PROBLEM STATEMENT: For the entries below, print exactly the lines between the line holding "## 🎯 Step-by-Step" and the line holding "The script will", inclusive, and nothing else.

--- RECORDS FOR THE TASK Enclosed Below ---

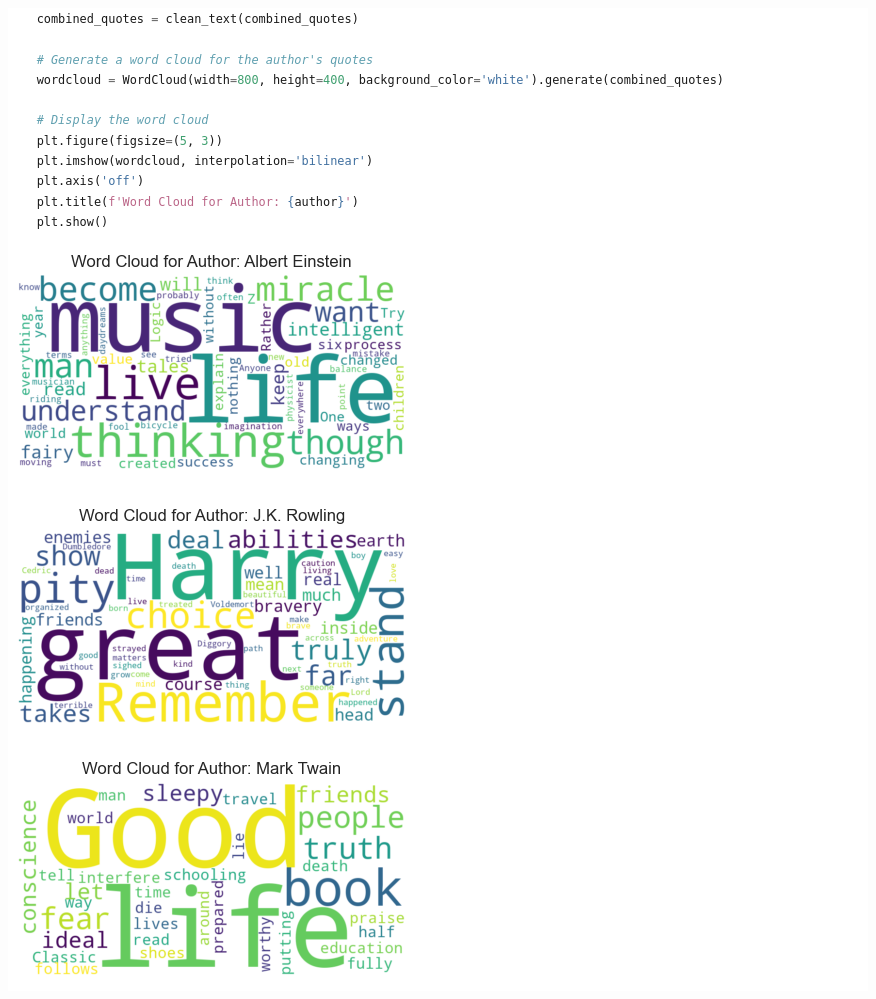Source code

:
 ```python
    combined_quotes = clean_text(combined_quotes)

    # Generate a word cloud for the author's quotes
    wordcloud = WordCloud(width=800, height=400, background_color='white').generate(combined_quotes)

    # Display the word cloud
    plt.figure(figsize=(5, 3))
    plt.imshow(wordcloud, interpolation='bilinear')
    plt.axis('off')
    plt.title(f'Word Cloud for Author: {author}')
    plt.show()

```


    
![png](output_34_0.png)
    



    
![png](output_34_1.png)
    



    
![png](output_34_2.png)
    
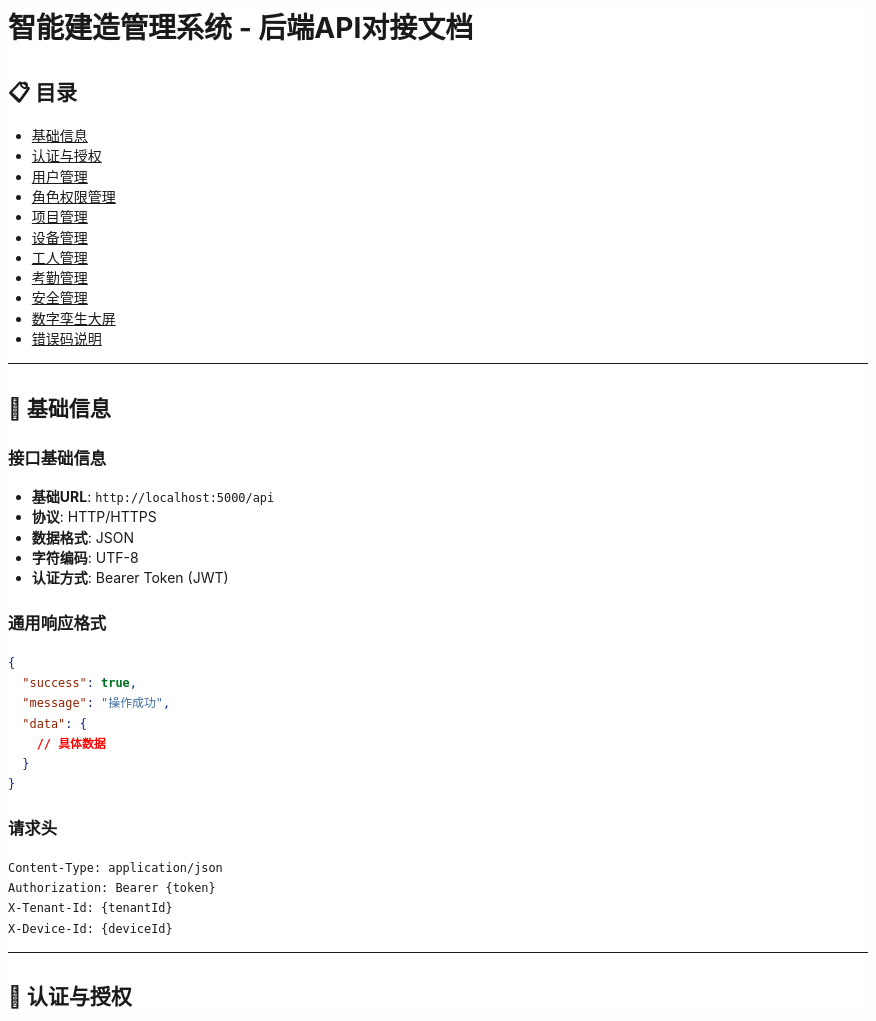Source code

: # 智能建造管理系统 - 后端API对接文档

## 📋 目录
- [基础信息](#基础信息)
- [认证与授权](#认证与授权)
- [用户管理](#用户管理)
- [角色权限管理](#角色权限管理)
- [项目管理](#项目管理)
- [设备管理](#设备管理)
- [工人管理](#工人管理)
- [考勤管理](#考勤管理)
- [安全管理](#安全管理)
- [数字孪生大屏](#数字孪生大屏)
- [错误码说明](#错误码说明)

---

## 🔧 基础信息

### 接口基础信息
- **基础URL**: `http://localhost:5000/api`
- **协议**: HTTP/HTTPS
- **数据格式**: JSON
- **字符编码**: UTF-8
- **认证方式**: Bearer Token (JWT)

### 通用响应格式
```json
{
  "success": true,
  "message": "操作成功",
  "data": {
    // 具体数据
  }
}
```

### 请求头
```http
Content-Type: application/json
Authorization: Bearer {token}
X-Tenant-Id: {tenantId}
X-Device-Id: {deviceId}
```

---

## 🔐 认证与授权
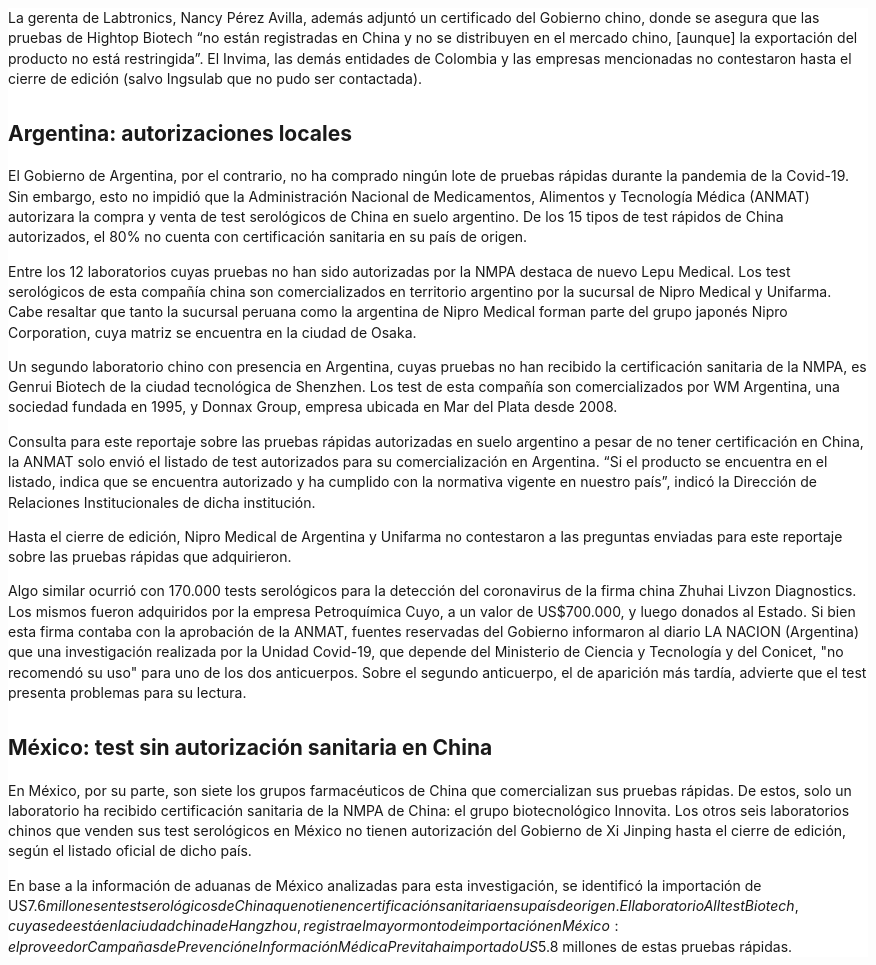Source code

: La gerenta de Labtronics, Nancy Pérez Avilla, además adjuntó un certificado del Gobierno chino, donde se asegura que las pruebas de Hightop Biotech “no están registradas en China y no se distribuyen en el mercado chino, [aunque] la exportación del producto no está restringida”. El Invima, las demás entidades de Colombia y las empresas mencionadas no contestaron hasta el cierre de edición (salvo Ingsulab que no pudo ser contactada).

## Argentina: autorizaciones locales

El Gobierno de Argentina, por el contrario, no ha comprado ningún lote de pruebas rápidas durante la pandemia de la Covid-19. Sin embargo, esto no impidió que la Administración Nacional de Medicamentos, Alimentos y Tecnología Médica (ANMAT) autorizara la compra y venta de test serológicos de China en suelo argentino. De los 15 tipos de test rápidos de China autorizados, el 80% no cuenta con certificación sanitaria en su país de origen.

Entre los 12 laboratorios cuyas pruebas no han sido autorizadas por la NMPA destaca de nuevo Lepu Medical. Los test serológicos de esta compañía china son comercializados en territorio argentino por la sucursal de Nipro Medical y Unifarma. Cabe resaltar que tanto la sucursal peruana como la argentina de Nipro Medical forman parte del grupo japonés Nipro Corporation, cuya matriz se encuentra en la ciudad de Osaka.

Un segundo laboratorio chino con presencia en Argentina, cuyas pruebas no han recibido la certificación sanitaria de la NMPA, es Genrui Biotech de la ciudad tecnológica de Shenzhen. Los test de esta compañía son comercializados por WM Argentina, una sociedad fundada en 1995, y Donnax Group, empresa ubicada en Mar del Plata desde 2008.

Consulta para este reportaje sobre las pruebas rápidas autorizadas en suelo argentino a pesar de no tener certificación en China, la ANMAT solo envió el listado de test autorizados para su comercialización en Argentina. “Si el producto se encuentra en el listado, indica que se encuentra autorizado y ha cumplido con la normativa vigente en nuestro país”, indicó la Dirección de Relaciones Institucionales de dicha institución. 

Hasta el cierre de edición, Nipro Medical de Argentina y Unifarma no contestaron a las preguntas enviadas para este reportaje sobre las pruebas rápidas que adquirieron.

Algo similar ocurrió con 170.000 tests serológicos para la detección del coronavirus de la firma china Zhuhai Livzon Diagnostics. Los mismos fueron adquiridos por la empresa Petroquímica Cuyo, a un valor de US$700.000, y luego donados al Estado. Si bien esta firma contaba con la aprobación de la ANMAT, fuentes reservadas del Gobierno informaron al diario LA NACION (Argentina) que una investigación realizada por la Unidad Covid-19, que depende del Ministerio de Ciencia y Tecnología y del Conicet, "no recomendó su uso" para uno de los dos anticuerpos. Sobre el segundo anticuerpo, el de aparición más tardía, advierte que el test presenta problemas para su lectura.

## México: test sin autorización sanitaria en China

En México, por su parte, son siete los grupos farmacéuticos de China que comercializan sus pruebas rápidas. De estos, solo un laboratorio ha recibido certificación sanitaria de la NMPA de China: el grupo biotecnológico Innovita. Los otros seis laboratorios chinos que venden sus test serológicos en México no tienen autorización del Gobierno de Xi Jinping hasta el cierre de edición, según el listado oficial de dicho país.

En base a la información de aduanas de México analizadas para esta investigación, se identificó la importación de US$7.6 millones en test serológicos de China que no tienen certificación sanitaria en su país de origen. El laboratorio Alltest Biotech, cuya sede está en la ciudad china de Hangzhou, registra el mayor monto de importación en México: el proveedor Campañas de Prevención e Información Médica Previta ha importado US$5.8 millones de estas pruebas rápidas.
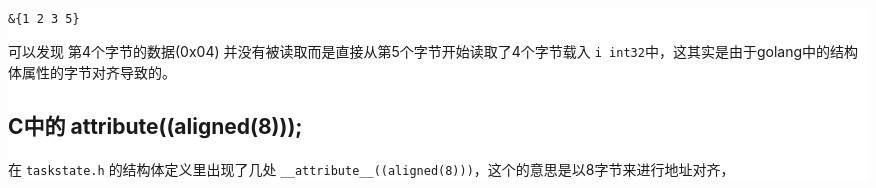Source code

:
```golang
&{1 2 3 5}
```
可以发现 第4个字节的数据(0x04) 并没有被读取而是直接从第5个字节开始读取了4个字节载入 `i int32`中，这其实是由于golang中的结构体属性的字节对齐导致的。

## C中的 __attribute__((aligned(8)));

在 `taskstate.h` 的结构体定义里出现了几处 `__attribute__((aligned(8)))`，这个的意思是以8字节来进行地址对齐，




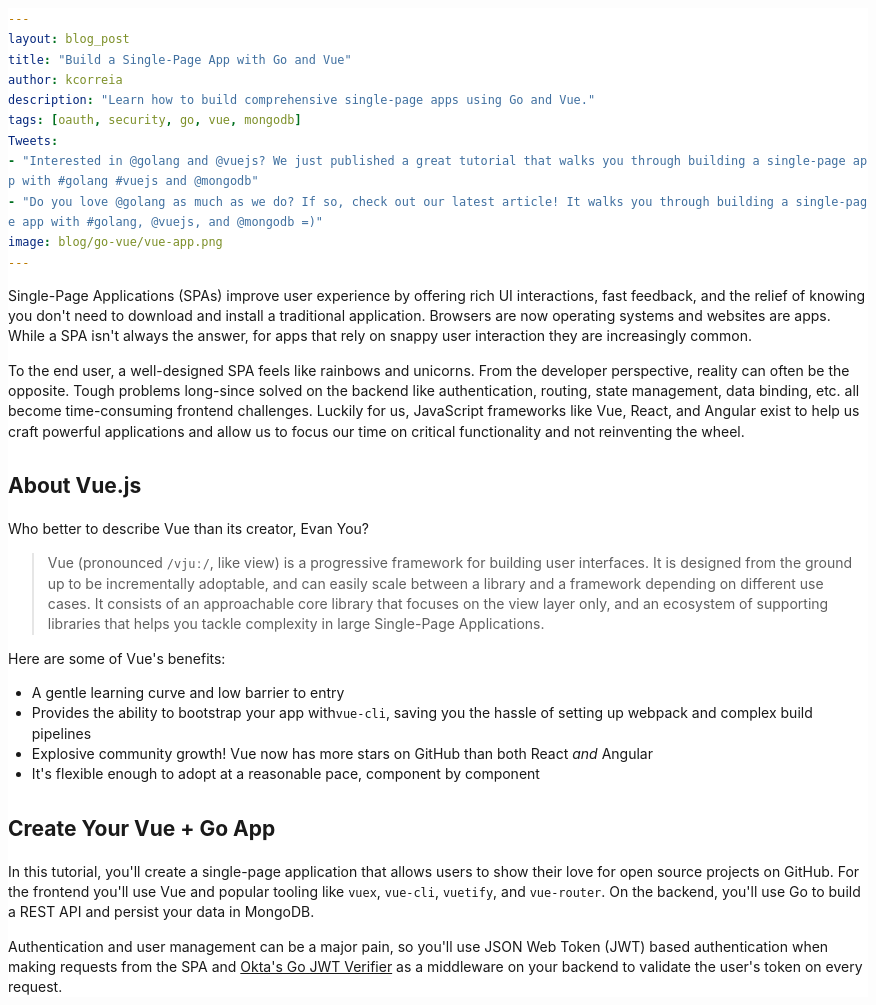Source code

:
 ```yaml
---
layout: blog_post
title: "Build a Single-Page App with Go and Vue"
author: kcorreia
description: "Learn how to build comprehensive single-page apps using Go and Vue."
tags: [oauth, security, go, vue, mongodb]
Tweets:
- "Interested in @golang and @vuejs? We just published a great tutorial that walks you through building a single-page app with #golang #vuejs and @mongodb"
- "Do you love @golang as much as we do? If so, check out our latest article! It walks you through building a single-page app with #golang, @vuejs, and @mongodb =)"
image: blog/go-vue/vue-app.png
---
```


Single-Page Applications (SPAs) improve user experience by offering rich UI interactions, fast feedback, and the relief of knowing you don't need to download and install a traditional application. Browsers are now operating systems and websites are apps. While a SPA isn't always the answer, for apps that rely on snappy user interaction they are increasingly common.

To the end user, a well-designed SPA feels like rainbows and unicorns. From the developer perspective, reality can often be the opposite. Tough problems long-since solved on the backend like authentication, routing, state management, data binding, etc. all become time-consuming frontend challenges. Luckily for us, JavaScript frameworks like Vue, React, and Angular exist to help us craft powerful applications and allow us to focus our time on critical functionality and not reinventing the wheel.

## About Vue.js

Who better to describe Vue than its creator, Evan You?

> Vue (pronounced `/vjuː/`, like view) is a progressive framework for building user interfaces. It is designed from the ground up to be incrementally adoptable, and can easily scale between a library and a framework depending on different use cases. It consists of an approachable core library that focuses on the view layer only, and an ecosystem of supporting libraries that helps you tackle complexity in large Single-Page Applications.

Here are some of Vue's benefits:

- A gentle learning curve and low barrier to entry
- Provides the ability to bootstrap your app with`vue-cli`, saving you the hassle of setting up webpack and complex build pipelines
- Explosive community growth! Vue now has more stars on GitHub than both React *and* Angular
- It's flexible enough to adopt at a reasonable pace, component by component

## Create Your Vue + Go App

In this tutorial, you'll create a single-page application that allows users to show their love for open source projects on GitHub. For the frontend you'll use Vue and popular tooling like `vuex`, `vue-cli`, `vuetify`, and `vue-router`. On the backend, you'll use Go to build a REST API and persist your data in MongoDB.

Authentication and user management can be a major pain, so you'll use JSON Web Token (JWT) based authentication when making requests from the SPA and [Okta's Go JWT Verifier](https://github.com/okta/okta-jwt-verifier-golang) as a middleware on your backend to validate the user's token on every request.
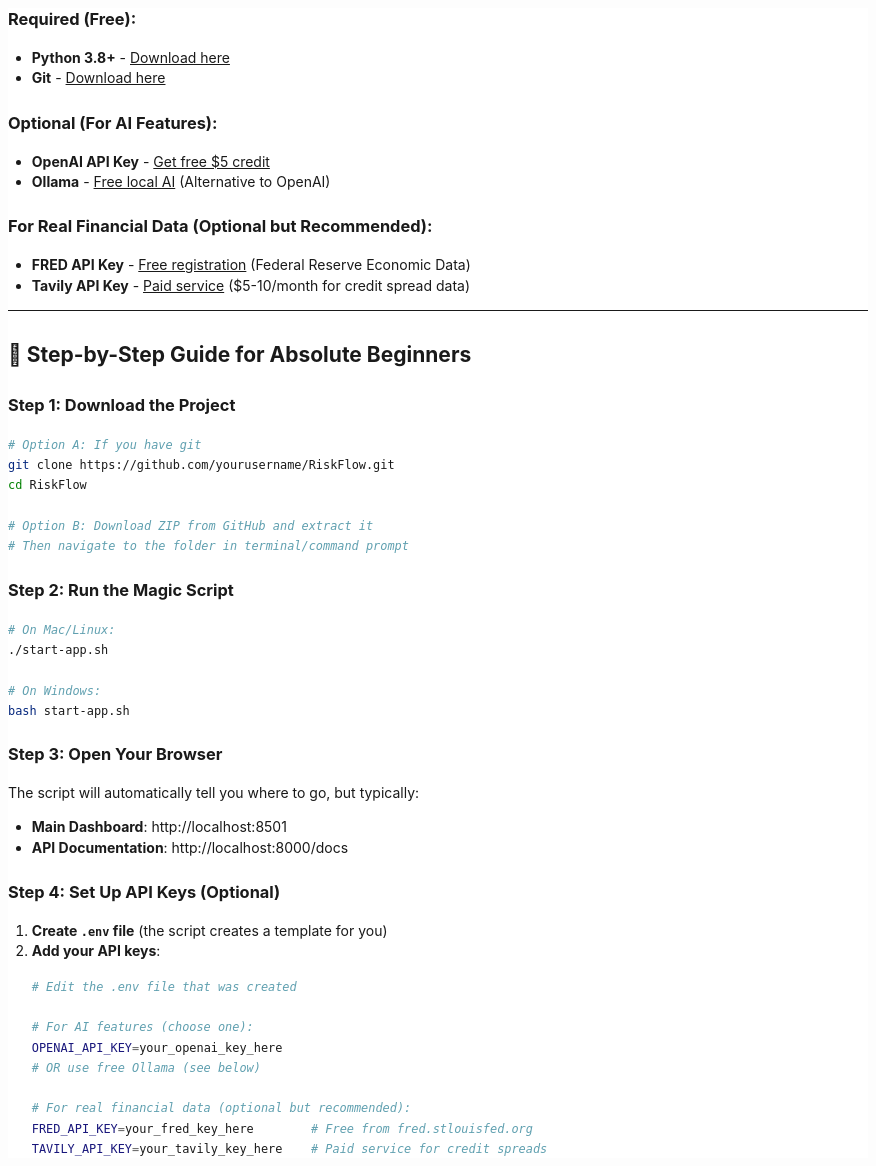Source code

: ### Required (Free):
- **Python 3.8+** - [Download here](https://www.python.org/downloads/)
- **Git** - [Download here](https://git-scm.com/downloads)

### Optional (For AI Features):
- **OpenAI API Key** - [Get free $5 credit](https://platform.openai.com/signup)
- **Ollama** - [Free local AI](https://ollama.ai/download) (Alternative to OpenAI)

### For Real Financial Data (Optional but Recommended):
- **FRED API Key** - [Free registration](https://fred.stlouisfed.org/docs/api/api_key.html) (Federal Reserve Economic Data)
- **Tavily API Key** - [Paid service](https://tavily.com) ($5-10/month for credit spread data)

---

## 🎯 Step-by-Step Guide for Absolute Beginners

### Step 1: Download the Project
```bash
# Option A: If you have git
git clone https://github.com/yourusername/RiskFlow.git
cd RiskFlow

# Option B: Download ZIP from GitHub and extract it
# Then navigate to the folder in terminal/command prompt
```

### Step 2: Run the Magic Script
```bash
# On Mac/Linux:
./start-app.sh

# On Windows:
bash start-app.sh
```

### Step 3: Open Your Browser
The script will automatically tell you where to go, but typically:
- **Main Dashboard**: http://localhost:8501
- **API Documentation**: http://localhost:8000/docs

### Step 4: Set Up API Keys (Optional)
1. **Create `.env` file** (the script creates a template for you)
2. **Add your API keys**:
   ```bash
   # Edit the .env file that was created
   
   # For AI features (choose one):
   OPENAI_API_KEY=your_openai_key_here
   # OR use free Ollama (see below)
   
   # For real financial data (optional but recommended):
   FRED_API_KEY=your_fred_key_here        # Free from fred.stlouisfed.org
   TAVILY_API_KEY=your_tavily_key_here    # Paid service for credit spreads
   ```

--- End of Enclosed RECORDS FOR THE TASK ---

YOUR SOLUTION:
## 🎯 Step-by-Step Guide for Absolute Beginners

### Step 1: Download the Project
```bash
# Option A: If you have git
git clone https://github.com/yourusername/RiskFlow.git
cd RiskFlow

# Option B: Download ZIP from GitHub and extract it
# Then navigate to the folder in terminal/command prompt
```

### Step 2: Run the Magic Script
```bash
# On Mac/Linux:
./start-app.sh

# On Windows:
bash start-app.sh
```

### Step 3: Open Your Browser
The script will automatically tell you where to go, but typically:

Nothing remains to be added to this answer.